--- Exercise ---
Render the stretch of data that opens with the line containing "Reading right to" and closes with the line containing "Каша гречневая" as a Markdown table with the columns Row and Text, giving each line a row number and skipping blank lines. Leave the pictures out.
*** Opening Information shown ***
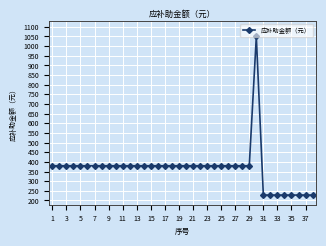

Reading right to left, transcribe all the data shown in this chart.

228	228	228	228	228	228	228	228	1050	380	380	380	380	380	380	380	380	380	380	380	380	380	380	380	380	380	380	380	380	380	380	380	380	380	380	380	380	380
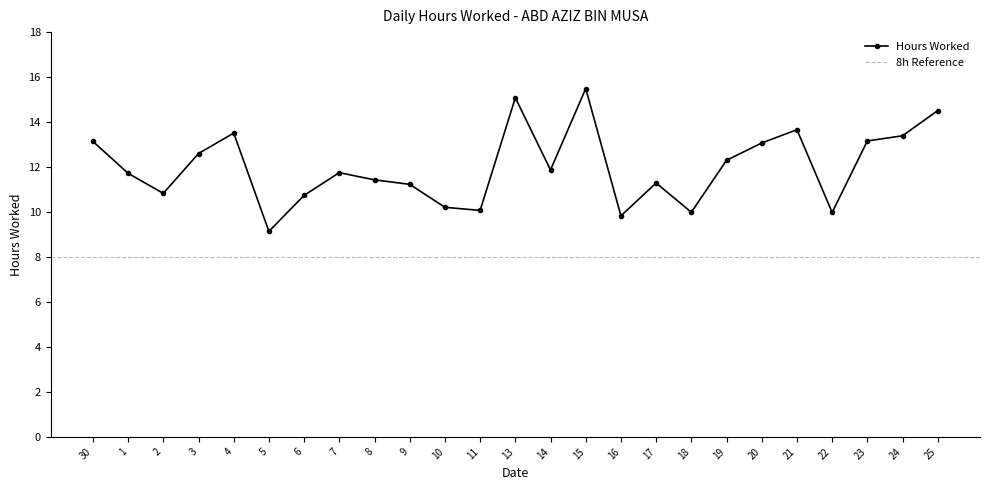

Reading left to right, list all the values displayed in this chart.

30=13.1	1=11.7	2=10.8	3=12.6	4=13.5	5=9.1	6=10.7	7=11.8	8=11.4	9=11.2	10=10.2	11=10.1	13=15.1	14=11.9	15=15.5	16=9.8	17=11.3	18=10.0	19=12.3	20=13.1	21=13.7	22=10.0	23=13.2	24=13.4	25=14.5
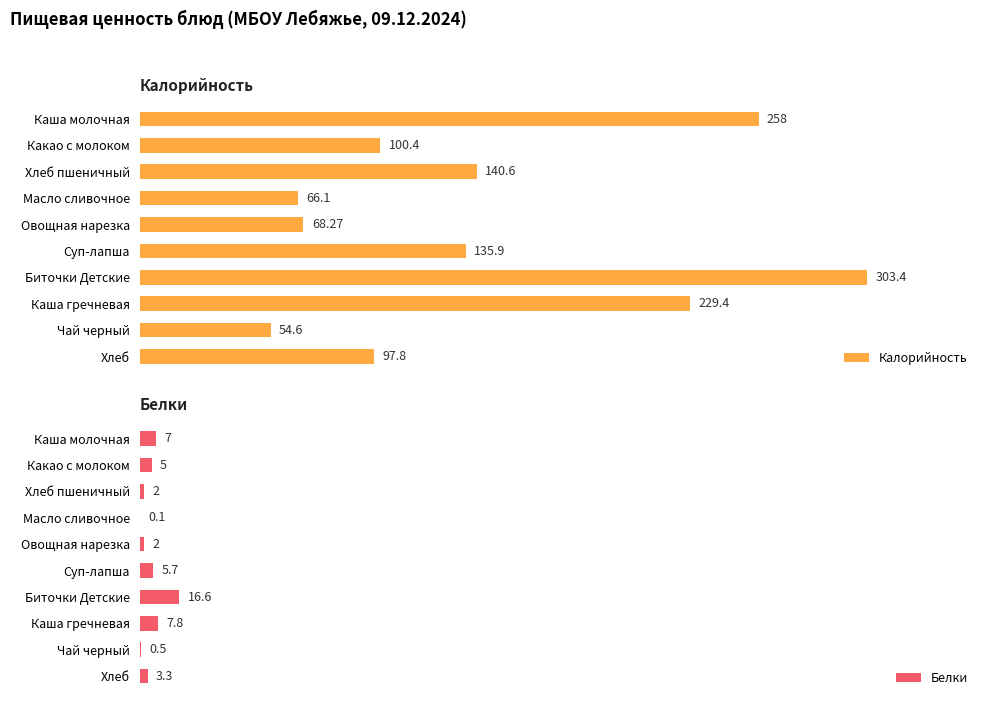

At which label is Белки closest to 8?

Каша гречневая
*** Closing Information shown ***
*** Opening Information shown ***
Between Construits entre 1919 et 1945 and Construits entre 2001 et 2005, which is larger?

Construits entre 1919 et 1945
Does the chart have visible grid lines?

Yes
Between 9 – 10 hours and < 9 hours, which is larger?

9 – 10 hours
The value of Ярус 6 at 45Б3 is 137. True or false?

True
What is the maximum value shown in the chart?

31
*** Closing Information shown ***
--- Exercise solution ---
| Row | Text |
|---|---|
| 1 | Reading right to left, transcribe all the data shown in this chart. |
| 2 | 228	228	228	228	228	228	228	228	1050	380	380	380	380	380	380	380	380	380	380	380	380	380	380	380	380	380	380	380	380	380	380	380	380	380	380	380	380	380 |
| 3 | Reading left to right, list all the values displayed in this chart. |
| 4 | 30=13.1	1=11.7	2=10.8	3=12.6	4=13.5	5=9.1	6=10.7	7=11.8	8=11.4	9=11.2	10=10.2	11=10.1	13=15.1	14=11.9	15=15.5	16=9.8	17=11.3	18=10.0	19=12.3	20=13.1	21=13.7	22=10.0	23=13.2	24=13.4	25=14.5 |
| 5 | At which label is Белки closest to 8? |
| 6 | Каша гречневая |